The new network will supersede MedWatch (the current system for reporting adverse reactions); however, this system is considered almost useless. MedWatch depends on reports from health care providers and individuals. Unfortunately, duplicate reports are often filed. Moreover, the FDA must then go back and interview those who sent in reports. All of this takes an enormous amount of time. Even after this step, the agency has no “denominator” (hard facts on how many other patients had the same adverse reaction, much less how many people are taking the drug).
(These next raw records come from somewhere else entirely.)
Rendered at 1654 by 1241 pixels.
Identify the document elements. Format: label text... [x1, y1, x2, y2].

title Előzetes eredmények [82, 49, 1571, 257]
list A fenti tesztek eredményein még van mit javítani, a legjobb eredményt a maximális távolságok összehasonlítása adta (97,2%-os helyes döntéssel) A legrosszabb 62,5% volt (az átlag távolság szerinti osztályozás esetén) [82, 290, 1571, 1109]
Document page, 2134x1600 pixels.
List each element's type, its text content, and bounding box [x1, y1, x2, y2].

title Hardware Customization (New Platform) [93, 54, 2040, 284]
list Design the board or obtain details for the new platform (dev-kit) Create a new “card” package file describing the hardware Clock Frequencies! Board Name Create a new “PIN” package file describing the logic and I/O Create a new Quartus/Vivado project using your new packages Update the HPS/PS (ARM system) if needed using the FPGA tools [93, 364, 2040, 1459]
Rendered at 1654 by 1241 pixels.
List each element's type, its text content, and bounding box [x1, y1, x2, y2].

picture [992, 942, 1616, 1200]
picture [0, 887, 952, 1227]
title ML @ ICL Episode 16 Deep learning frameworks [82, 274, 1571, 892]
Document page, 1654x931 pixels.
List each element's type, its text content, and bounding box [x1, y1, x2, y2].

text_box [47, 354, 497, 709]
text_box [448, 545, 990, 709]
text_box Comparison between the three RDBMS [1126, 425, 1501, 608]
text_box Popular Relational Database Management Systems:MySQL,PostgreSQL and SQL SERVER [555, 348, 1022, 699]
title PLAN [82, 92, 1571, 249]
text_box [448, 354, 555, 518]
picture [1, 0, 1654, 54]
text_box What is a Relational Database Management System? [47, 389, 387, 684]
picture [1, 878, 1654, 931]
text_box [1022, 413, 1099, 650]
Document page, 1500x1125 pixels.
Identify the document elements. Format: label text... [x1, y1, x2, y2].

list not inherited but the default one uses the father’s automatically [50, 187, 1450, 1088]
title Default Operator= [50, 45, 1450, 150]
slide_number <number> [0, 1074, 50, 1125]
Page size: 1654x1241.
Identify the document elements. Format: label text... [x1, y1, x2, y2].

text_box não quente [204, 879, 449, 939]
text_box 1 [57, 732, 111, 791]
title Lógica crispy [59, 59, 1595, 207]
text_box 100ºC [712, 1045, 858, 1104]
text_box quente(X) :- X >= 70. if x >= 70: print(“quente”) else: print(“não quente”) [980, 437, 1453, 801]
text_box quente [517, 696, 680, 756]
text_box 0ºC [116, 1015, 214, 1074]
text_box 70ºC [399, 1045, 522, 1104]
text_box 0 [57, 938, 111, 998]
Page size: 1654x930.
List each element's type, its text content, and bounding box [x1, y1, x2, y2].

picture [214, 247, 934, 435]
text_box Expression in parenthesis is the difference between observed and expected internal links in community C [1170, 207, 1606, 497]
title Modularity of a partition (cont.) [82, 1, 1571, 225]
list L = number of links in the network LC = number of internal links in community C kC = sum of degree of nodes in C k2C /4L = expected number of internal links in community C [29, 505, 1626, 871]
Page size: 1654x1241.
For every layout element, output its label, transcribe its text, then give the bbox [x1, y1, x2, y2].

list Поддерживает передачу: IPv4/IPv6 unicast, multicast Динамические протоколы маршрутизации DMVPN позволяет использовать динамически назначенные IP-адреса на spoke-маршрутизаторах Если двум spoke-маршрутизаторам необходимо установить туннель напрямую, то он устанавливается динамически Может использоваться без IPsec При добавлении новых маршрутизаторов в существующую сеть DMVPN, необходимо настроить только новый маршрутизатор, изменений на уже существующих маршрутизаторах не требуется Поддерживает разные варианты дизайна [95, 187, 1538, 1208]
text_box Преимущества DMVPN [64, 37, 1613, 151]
With the new postmarketing database, those data will no longer be available from MedWatch; the FDA will be able to go into the database and look for trends (e.g., cardiovascular events tied to a particular drug). Setting this network up is going to take time, though. The FDA will have two years to develop the data sources. By July 1, 2010, at least 25 million patients must be in the database; by 2012, 100 million must be included. On its own, the FDA had already awarded contracts in this area. The new user fees for drug safety, flowing into the CDER budget starting in fiscal year 2008, will allow the FDA to accelerate its efforts to meet the timelines in the FDAAA. Although FDA officials claim that they will be able to meet those deadlines, this new network might cost considerably more than what the FDA will have in user fees to pay for it.